Certification Problem

Input (TPDB SRS_Standard/Waldmann_07_size12/size-12-alpha-3-num-360)

The rewrite relation of the following TRS is considered.

a(x1)	→	b(x1)	(1)
a(b(b(x1)))	→	c(x1)	(2)
c(c(x1))	→	a(b(c(a(x1))))	(3)

Property / Task

Prove or disprove termination.

Answer / Result

Yes.

Proof (by ttt2 @ termCOMP 2023)

1 Dependency Pair Transformation

The following set of initial dependency pairs has been identified.

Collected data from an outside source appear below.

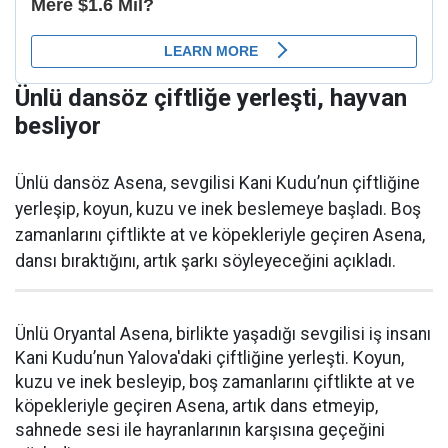
Ünlü dansöz çiftliğe yerleşti, hayvan
besliyor
Ünlü dansöz Asena, sevgilisi Kani Kudu’nun çiftliğine
yerleşip, koyun, kuzu ve inek beslemeye başladı. Boş
zamanlarını çiftlikte at ve köpekleriyle geçiren Asena,
dansı bıraktığını, artık şarkı söyleyeceğini açıkladı.
Ünlü Oryantal Asena, birlikte yaşadığı sevgilisi iş insanı
Kani Kudu’nun Yalova'daki çiftliğine yerleşti. Koyun,
kuzu ve inek besleyip, boş zamanlarını çiftlikte at ve
köpekleriyle geçiren Asena, artık dans etmeyip,
sahnede sesi ile hayranlarının karşısına geçeğini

a^#(b(b(x1)))	→	c^#(x1)	(4)
c^#(c(x1))	→	a^#(x1)	(5)
c^#(c(x1))	→	c^#(a(x1))	(6)
c^#(c(x1))	→	a^#(b(c(a(x1))))	(7)

1.1 Reduction Pair Processor with Usable Rules

Using the linear polynomial interpretation over the arctic semiring over the integers

[c^#(x₁)]	=	2 · x₁ + -∞
[b(x₁)]	=	1 · x₁ + -∞
[a^#(x₁)]	=	0 · x₁ + -∞
[a(x₁)]	=	1 · x₁ + -∞
[c(x₁)]	=	3 · x₁ + -∞

together with the usable rules

a(x1)	→	b(x1)	(1)
a(b(b(x1)))	→	c(x1)	(2)
c(c(x1))	→	a(b(c(a(x1))))	(3)

(w.r.t. the implicit argument filter of the reduction pair), the pairs

c^#(c(x1))	→	a^#(x1)	(5)
c^#(c(x1))	→	c^#(a(x1))	(6)

could be deleted.

1.1.1 Reduction Pair Processor with Usable Rules

Using the linear polynomial interpretation over (3 x 3)-matrices with strict dimension 1 over the naturals

[c^#(x₁)]

0	0	1
0	0	0
0	0	0

· x₁ +

0	0	0
0	0	0
0	0	0

[b(x₁)]

0	0	1
1	0	0
0	0	0

· x₁ +

0	0	0
0	0	0
0	0	0

[a^#(x₁)]

0	1	0
0	0	0
0	0	0

· x₁ +

1	0	0
0	0	0
0	0	0

[a(x₁)]

0	0	1
1	1	0
0	0	0

· x₁ +

0	0	0
0	0	0
1	0	0

[c(x₁)]

0	0	0
0	0	1
0	0	0

· x₁ +

0	0	0
0	0	0
1	0	0

together with the usable rules

a(x1)	→	b(x1)	(1)
a(b(b(x1)))	→	c(x1)	(2)
c(c(x1))	→	a(b(c(a(x1))))	(3)

(w.r.t. the implicit argument filter of the reduction pair), the pair

a^#(b(b(x1)))

→

c^#(x1)

(4)

could be deleted.

1.1.1.1 Dependency Graph Processor

The dependency pairs are split into 0 components.